Understanding financial markets and finance coupled with the exclusive access to financial institution and advisors has constituted the backbone of the increasing wealth gap in society in the past few decades. While not changing the need for financial literacy, or addressing the income inequality gap, the advancement and wide distribution of advisory financial services and investment tools to a broader range of individuals in society promises to have the same socially disruptive potential of other historic information technology.

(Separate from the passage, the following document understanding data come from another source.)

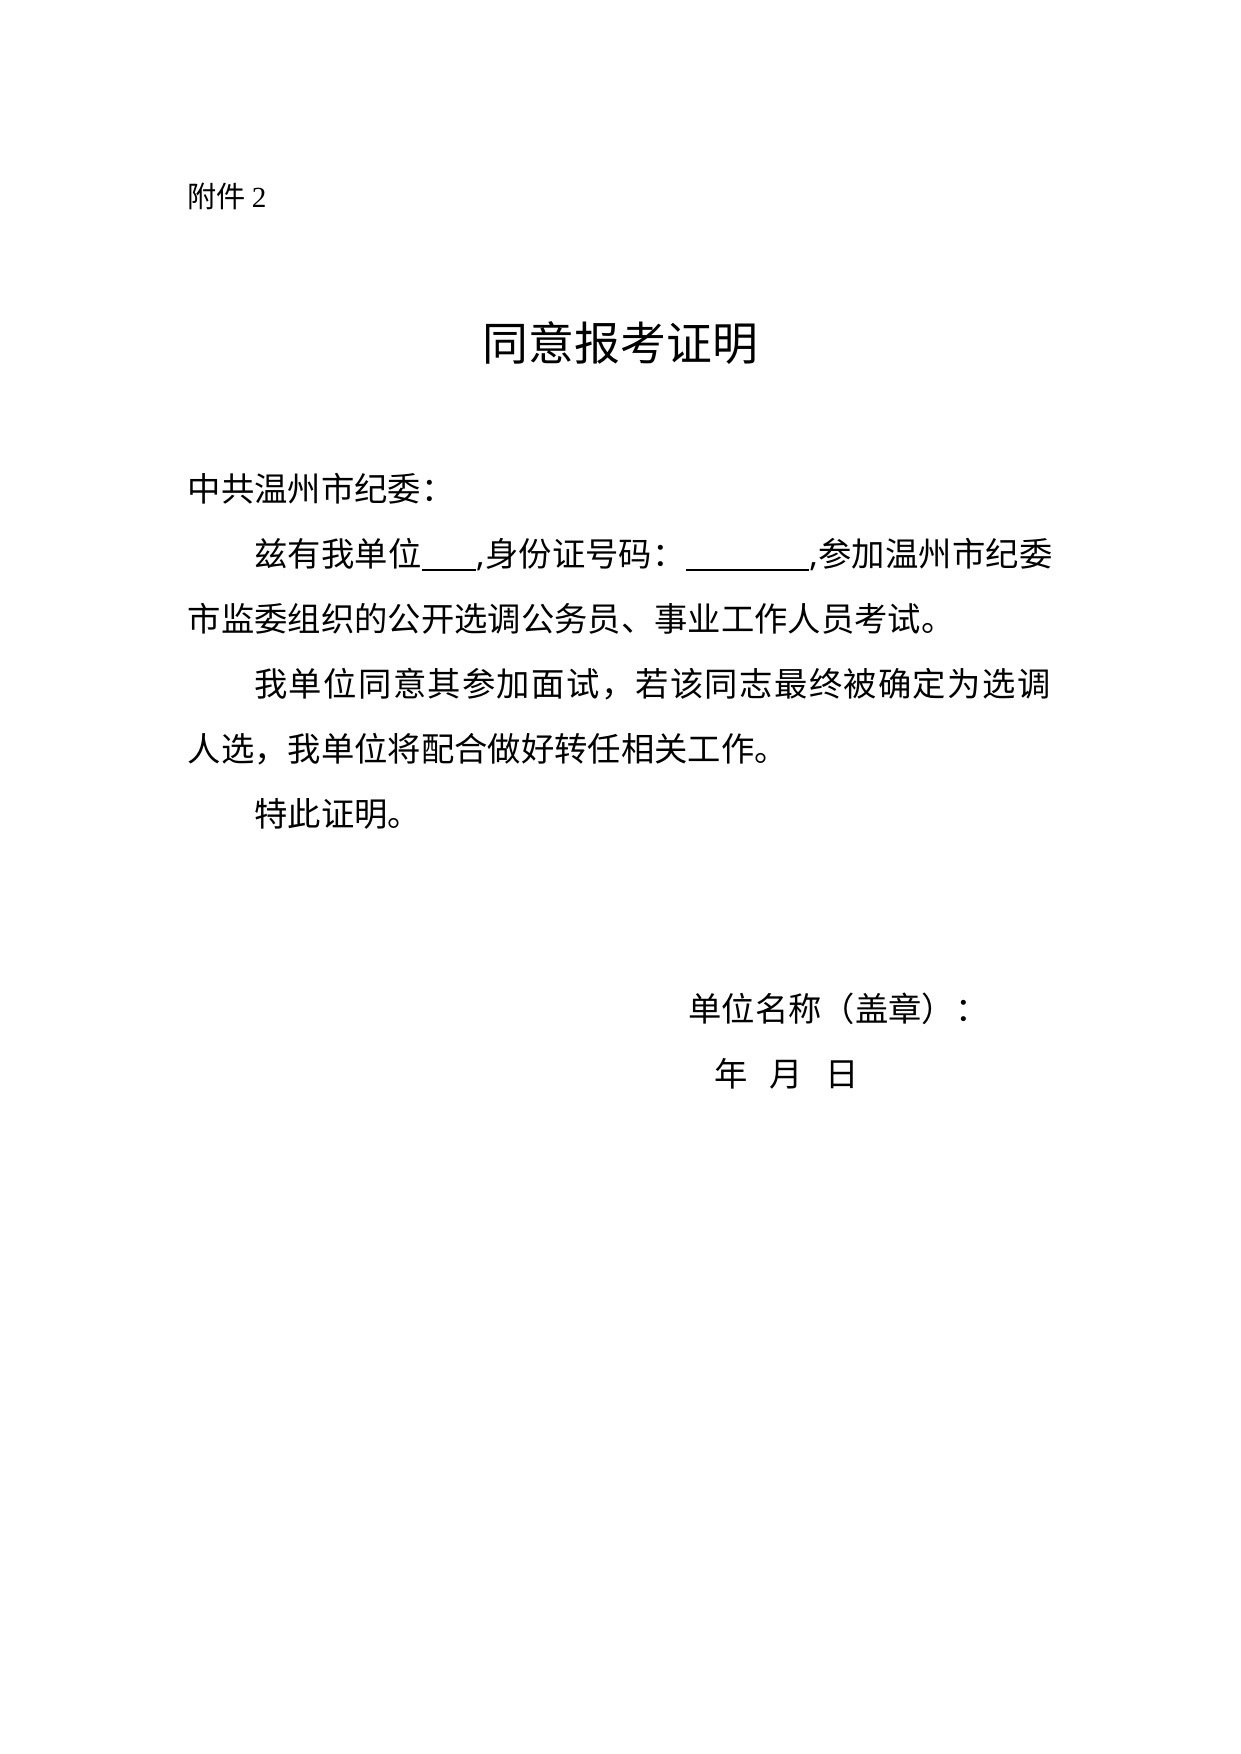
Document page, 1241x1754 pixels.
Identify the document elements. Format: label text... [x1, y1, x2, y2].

text 兹有我单位 ,身份证号码： ,参加温州市纪委、市监委组织的公开选调公务员、事业工作人员考试。 [187, 519, 1053, 649]
text 特此证明。 [187, 779, 1053, 844]
text 附件2 [187, 162, 1053, 227]
text 单位名称（盖章）： [187, 974, 1053, 1039]
text 我单位同意其参加面试，若该同志最终被确定为选调人选，我单位将配合做好转任相关工作。 [187, 649, 1053, 779]
text 年 月 日 [187, 1039, 1053, 1104]
text 同意报考证明 [187, 292, 1053, 389]
text 中共温州市纪委： [187, 454, 1053, 519]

Risks of Data Centralizaton
This evolution in the application of A.I. and machine learning in finance is coupled however by the same very high risks characteristic of other highly data centric economies and technologies. As Pereira da Silva (2020) analyzed, in many cases, digital markets may be characterised by network externalities and winner-takes-all effects. Especially those firms that can leverage their access to data, their large network of users and their breadth of activities may rapidly establish a dominant position. Mobile payments in China, for instance, are very concentrated, with two firms controlling 94% of the market. Data collection juggernauts companies could use their dominant data collection positions to enter and dominate this emerging financial space. Re-enacting the the strategy of using vast resources to purchase small or in time big or much bigger competitors, after-all it was Bill Gates, Microsoft founder whom notoriously said “We require banking, not the banks”. The risk of a data driven winner-takes-all economy requires foresight, and the same level of innovation and forward thinking in regulatory policies.

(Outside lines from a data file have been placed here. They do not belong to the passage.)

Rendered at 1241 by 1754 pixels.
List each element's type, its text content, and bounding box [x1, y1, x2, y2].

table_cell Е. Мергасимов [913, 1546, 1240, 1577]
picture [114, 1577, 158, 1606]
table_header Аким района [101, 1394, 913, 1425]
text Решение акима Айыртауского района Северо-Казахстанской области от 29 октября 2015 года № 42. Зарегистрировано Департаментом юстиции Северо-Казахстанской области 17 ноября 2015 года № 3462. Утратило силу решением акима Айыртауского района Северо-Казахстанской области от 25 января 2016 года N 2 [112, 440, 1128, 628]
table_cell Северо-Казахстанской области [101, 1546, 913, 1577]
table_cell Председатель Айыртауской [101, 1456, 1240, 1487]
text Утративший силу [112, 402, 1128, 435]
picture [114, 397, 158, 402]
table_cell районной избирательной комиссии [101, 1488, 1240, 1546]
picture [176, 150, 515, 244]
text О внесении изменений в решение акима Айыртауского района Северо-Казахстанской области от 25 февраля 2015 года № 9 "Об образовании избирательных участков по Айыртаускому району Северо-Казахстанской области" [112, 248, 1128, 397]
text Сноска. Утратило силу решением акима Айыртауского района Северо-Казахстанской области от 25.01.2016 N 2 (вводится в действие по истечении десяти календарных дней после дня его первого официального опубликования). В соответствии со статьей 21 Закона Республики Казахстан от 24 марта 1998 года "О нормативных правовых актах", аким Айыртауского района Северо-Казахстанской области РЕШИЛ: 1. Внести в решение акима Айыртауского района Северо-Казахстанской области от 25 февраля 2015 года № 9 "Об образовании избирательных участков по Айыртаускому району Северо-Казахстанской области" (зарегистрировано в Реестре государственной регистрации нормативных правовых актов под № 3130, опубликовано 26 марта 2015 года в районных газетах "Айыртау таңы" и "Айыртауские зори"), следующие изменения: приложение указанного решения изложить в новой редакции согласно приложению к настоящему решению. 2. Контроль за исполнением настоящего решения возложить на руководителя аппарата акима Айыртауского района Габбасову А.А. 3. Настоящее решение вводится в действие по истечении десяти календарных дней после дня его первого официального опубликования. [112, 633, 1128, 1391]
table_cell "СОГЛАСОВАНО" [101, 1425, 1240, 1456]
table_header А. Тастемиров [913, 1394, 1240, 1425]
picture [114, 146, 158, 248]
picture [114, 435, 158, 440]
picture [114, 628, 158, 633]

Extra Background: The Role of National Central Banks
These exclusive opportunities for wealth generation have been compounded and combined with the economic policies of central banks that in the past twenty years have exacerbated this gap and the uneven distribution of wealth and income. The role of governments and central banks in this process of wealth redistribution and accumulation cannot be understated. It is argued that the response to the financial crises of the past 20 years with different historically unprecedented rounds of “Quantitative Easing” have heavily contributed to strengthening this gap. QE, as it is known, saw the U.S. Federal Reserve, the ECB and other national central banks print trillions in different fiat currencies and buy trillions worth of government bonds, mortgage-backed securities and other financial assets and debts. In theory QE is supposed to put more cash into the financial system to encourage businesses and individuals’ landing, and spending. However, a known effect of QE has been that of boosting financial markets, stocks, and other asset prices, from equities to houses prices have boomed as an outcome of these interventions.

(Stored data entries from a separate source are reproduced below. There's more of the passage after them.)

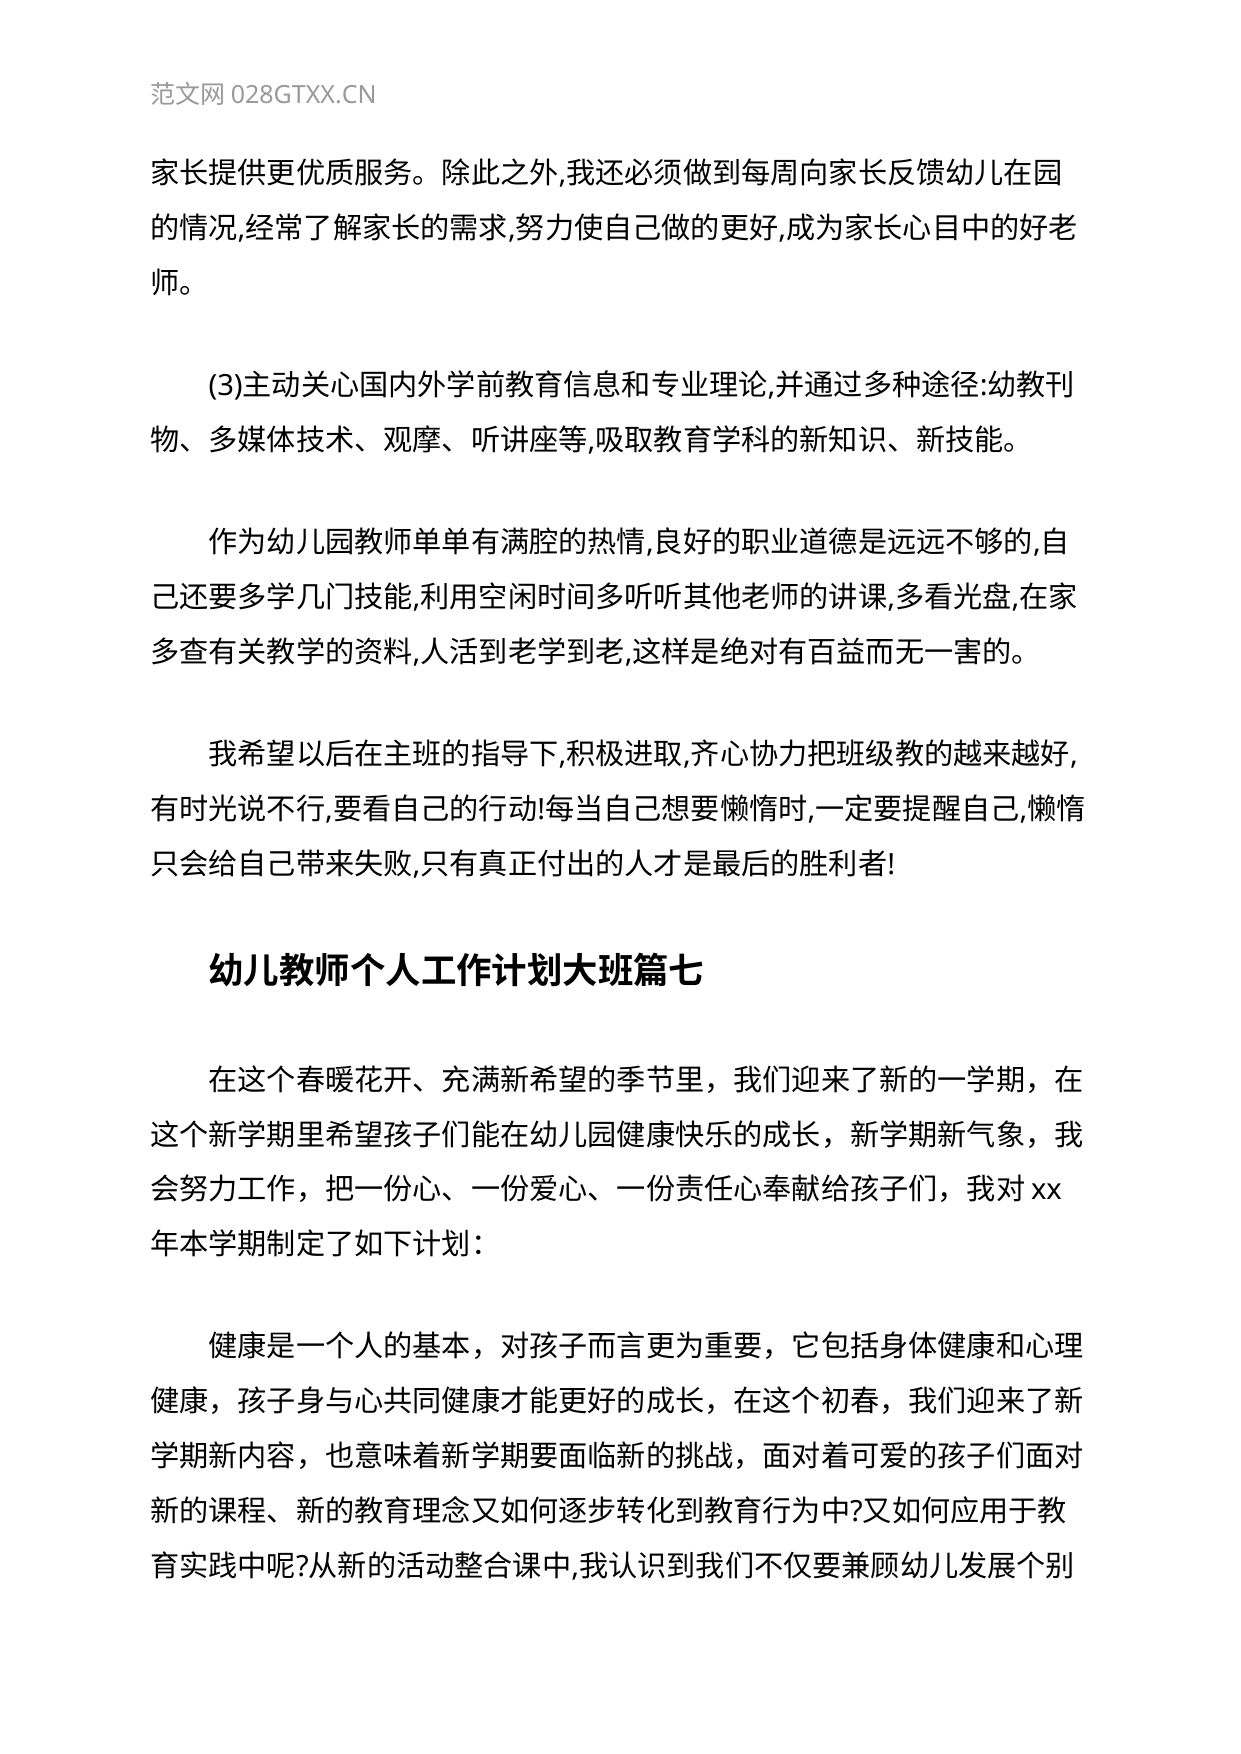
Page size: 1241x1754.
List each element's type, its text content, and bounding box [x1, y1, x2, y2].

text 我希望以后在主班的指导下,积极进取,齐心协力把班级教的越来越好,有时光说不行,要看自己的行动!每当自己想要懒惰时,一定要提醒自己,懒惰只会给自己带来失败,只有真正付出的人才是最后的胜利者! [150, 731, 1090, 883]
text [150, 1323, 1090, 1585]
text 幼儿教师个人工作计划大班篇七 [150, 943, 1090, 994]
text (3)主动关心国内外学前教育信息和专业理论,并通过多种途径:幼教刊物、多媒体技术、观摩、听讲座等,吸取教育学科的新知识、新技能。 [150, 362, 1090, 459]
text 在这个春暖花开、充满新希望的季节里，我们迎来了新的一学期，在这个新学期里希望孩子们能在幼儿园健康快乐的成长，新学期新气象，我会努力工作，把一份心、一份爱心、一份责任心奉献给孩子们，我对xx年本学期制定了如下计划： [150, 1056, 1090, 1263]
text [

The problem is that most of the assets that got artificially boosted in value such as property, stocks, bonds and gold are owned by a minority of upper-income families. And the financial institutions and tools that manage such assets are rarely accessible to the greater majority of the lower or medium income families. “A 2012 Bank of England report said that its QE boosted asset prices and household wealth, but the impact was “heavily skewed,” because the top 5% of households held 40% of the assets”. These processes have been repeated several times in the past twenty years, trough different crises, and all signs indicate that Covid-19, yet another financial crises of unprecedented proportions in this century, will increase inequality even further. Governments are using unprecedented amounts of resources and accumulating debt to subsidise public and private labour social costs, and businesses are sold out or taking out loans to survive. This debt is once again for example being used to pay rent to those who own assets. And other financial assets, such as gold and stocks have once again increased in value repeating and sustaining again a now well know cycle of wealth transfer.